YOUR INSTRUCTIONS - Pull every line of the data below out verbatim, omitting the pictures from your answer.

DATA -

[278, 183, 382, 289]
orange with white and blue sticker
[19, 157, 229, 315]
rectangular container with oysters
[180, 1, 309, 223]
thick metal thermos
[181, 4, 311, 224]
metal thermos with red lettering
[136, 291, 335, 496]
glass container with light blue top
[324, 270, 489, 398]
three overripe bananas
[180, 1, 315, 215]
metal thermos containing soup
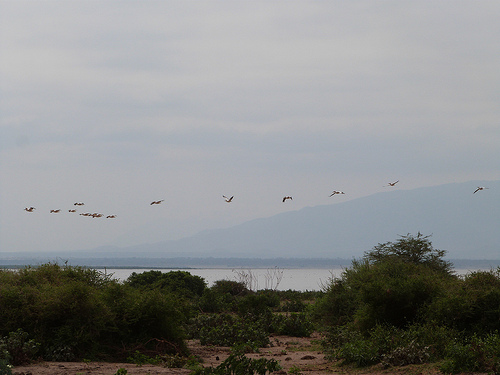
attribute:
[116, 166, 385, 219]
birds — close, flying, high, soaring, white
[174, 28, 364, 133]
sky — dark, damp, grey, cloudy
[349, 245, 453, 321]
bush — close, small, dark, green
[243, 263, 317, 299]
water — calm, far, blue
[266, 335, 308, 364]
sand — brown, dirty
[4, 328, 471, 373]
dirt — sandy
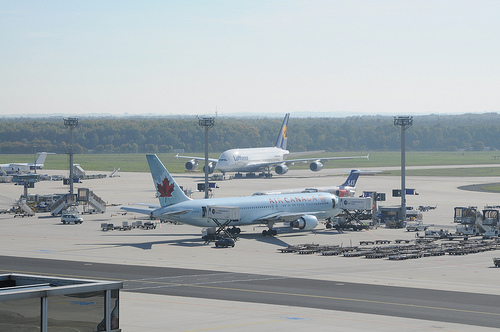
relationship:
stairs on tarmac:
[77, 187, 106, 212] [3, 171, 498, 324]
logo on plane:
[268, 194, 327, 204] [119, 153, 340, 238]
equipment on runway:
[277, 234, 499, 260] [3, 165, 498, 314]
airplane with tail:
[120, 154, 344, 237] [130, 154, 197, 225]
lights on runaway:
[389, 112, 416, 238] [126, 242, 404, 317]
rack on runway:
[339, 248, 371, 260] [1, 249, 498, 324]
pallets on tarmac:
[278, 237, 498, 264] [0, 181, 498, 331]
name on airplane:
[269, 195, 328, 205] [120, 154, 344, 237]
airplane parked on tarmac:
[120, 154, 344, 237] [2, 246, 483, 328]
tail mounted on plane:
[146, 154, 191, 207] [87, 140, 417, 256]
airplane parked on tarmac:
[120, 154, 344, 237] [3, 230, 490, 329]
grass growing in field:
[414, 167, 497, 176] [76, 153, 146, 170]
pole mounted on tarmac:
[393, 113, 413, 226] [124, 252, 471, 329]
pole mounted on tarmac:
[194, 114, 215, 197] [124, 252, 471, 329]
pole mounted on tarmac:
[65, 118, 75, 195] [124, 252, 471, 329]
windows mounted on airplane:
[239, 204, 293, 209] [176, 166, 340, 237]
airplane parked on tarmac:
[173, 113, 370, 176] [124, 252, 471, 329]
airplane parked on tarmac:
[120, 154, 344, 237] [122, 155, 344, 240]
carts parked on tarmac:
[101, 215, 159, 234] [124, 252, 471, 329]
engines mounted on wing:
[274, 159, 325, 172] [248, 150, 371, 166]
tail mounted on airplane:
[147, 152, 190, 206] [119, 151, 343, 234]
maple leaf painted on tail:
[154, 173, 176, 198] [147, 152, 190, 206]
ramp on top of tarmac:
[213, 214, 227, 230] [125, 258, 482, 330]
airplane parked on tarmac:
[120, 154, 344, 237] [124, 252, 471, 329]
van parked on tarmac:
[62, 209, 84, 224] [0, 254, 500, 331]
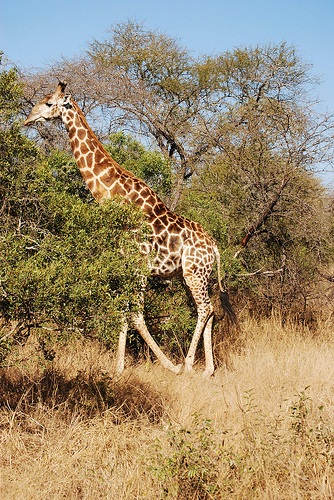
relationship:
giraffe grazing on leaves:
[18, 75, 232, 382] [2, 69, 22, 110]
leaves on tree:
[2, 69, 22, 110] [0, 51, 256, 370]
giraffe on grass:
[18, 75, 232, 382] [74, 439, 168, 497]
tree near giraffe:
[0, 51, 334, 370] [18, 75, 232, 382]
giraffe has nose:
[18, 75, 232, 382] [13, 104, 50, 129]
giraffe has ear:
[18, 75, 232, 382] [59, 90, 71, 106]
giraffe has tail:
[40, 87, 285, 354] [211, 238, 242, 335]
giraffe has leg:
[18, 75, 232, 382] [183, 276, 208, 375]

SOLUTION TO THE EXERCISE -
[278, 183, 382, 289]
orange with white and blue sticker
[19, 157, 229, 315]
rectangular container with oysters
[180, 1, 309, 223]
thick metal thermos
[181, 4, 311, 224]
metal thermos with red lettering
[136, 291, 335, 496]
glass container with light blue top
[324, 270, 489, 398]
three overripe bananas
[180, 1, 315, 215]
metal thermos containing soup
attribute:
[116, 166, 385, 219]
birds — close, flying, high, soaring, white
[174, 28, 364, 133]
sky — dark, damp, grey, cloudy
[349, 245, 453, 321]
bush — close, small, dark, green
[243, 263, 317, 299]
water — calm, far, blue
[266, 335, 308, 364]
sand — brown, dirty
[4, 328, 471, 373]
dirt — sandy
relationship:
stairs on tarmac:
[77, 187, 106, 212] [3, 171, 498, 324]
logo on plane:
[268, 194, 327, 204] [119, 153, 340, 238]
equipment on runway:
[277, 234, 499, 260] [3, 165, 498, 314]
airplane with tail:
[120, 154, 344, 237] [130, 154, 197, 225]
lights on runaway:
[389, 112, 416, 238] [126, 242, 404, 317]
rack on runway:
[339, 248, 371, 260] [1, 249, 498, 324]
pallets on tarmac:
[278, 237, 498, 264] [0, 181, 498, 331]
name on airplane:
[269, 195, 328, 205] [120, 154, 344, 237]
airplane parked on tarmac:
[120, 154, 344, 237] [2, 246, 483, 328]
tail mounted on plane:
[146, 154, 191, 207] [87, 140, 417, 256]
airplane parked on tarmac:
[120, 154, 344, 237] [3, 230, 490, 329]
grass growing in field:
[414, 167, 497, 176] [76, 153, 146, 170]
pole mounted on tarmac:
[393, 113, 413, 226] [124, 252, 471, 329]
pole mounted on tarmac:
[194, 114, 215, 197] [124, 252, 471, 329]
pole mounted on tarmac:
[65, 118, 75, 195] [124, 252, 471, 329]
windows mounted on airplane:
[239, 204, 293, 209] [176, 166, 340, 237]
airplane parked on tarmac:
[173, 113, 370, 176] [124, 252, 471, 329]
airplane parked on tarmac:
[120, 154, 344, 237] [122, 155, 344, 240]
carts parked on tarmac:
[101, 215, 159, 234] [124, 252, 471, 329]
engines mounted on wing:
[274, 159, 325, 172] [248, 150, 371, 166]
tail mounted on airplane:
[147, 152, 190, 206] [119, 151, 343, 234]
maple leaf painted on tail:
[154, 173, 176, 198] [147, 152, 190, 206]
ramp on top of tarmac:
[213, 214, 227, 230] [125, 258, 482, 330]
airplane parked on tarmac:
[120, 154, 344, 237] [124, 252, 471, 329]
van parked on tarmac:
[62, 209, 84, 224] [0, 254, 500, 331]
relationship:
giraffe grazing on leaves:
[18, 75, 232, 382] [2, 69, 22, 110]
leaves on tree:
[2, 69, 22, 110] [0, 51, 256, 370]
giraffe on grass:
[18, 75, 232, 382] [74, 439, 168, 497]
tree near giraffe:
[0, 51, 334, 370] [18, 75, 232, 382]
giraffe has nose:
[18, 75, 232, 382] [13, 104, 50, 129]
giraffe has ear:
[18, 75, 232, 382] [59, 90, 71, 106]
giraffe has tail:
[40, 87, 285, 354] [211, 238, 242, 335]
giraffe has leg:
[18, 75, 232, 382] [183, 276, 208, 375]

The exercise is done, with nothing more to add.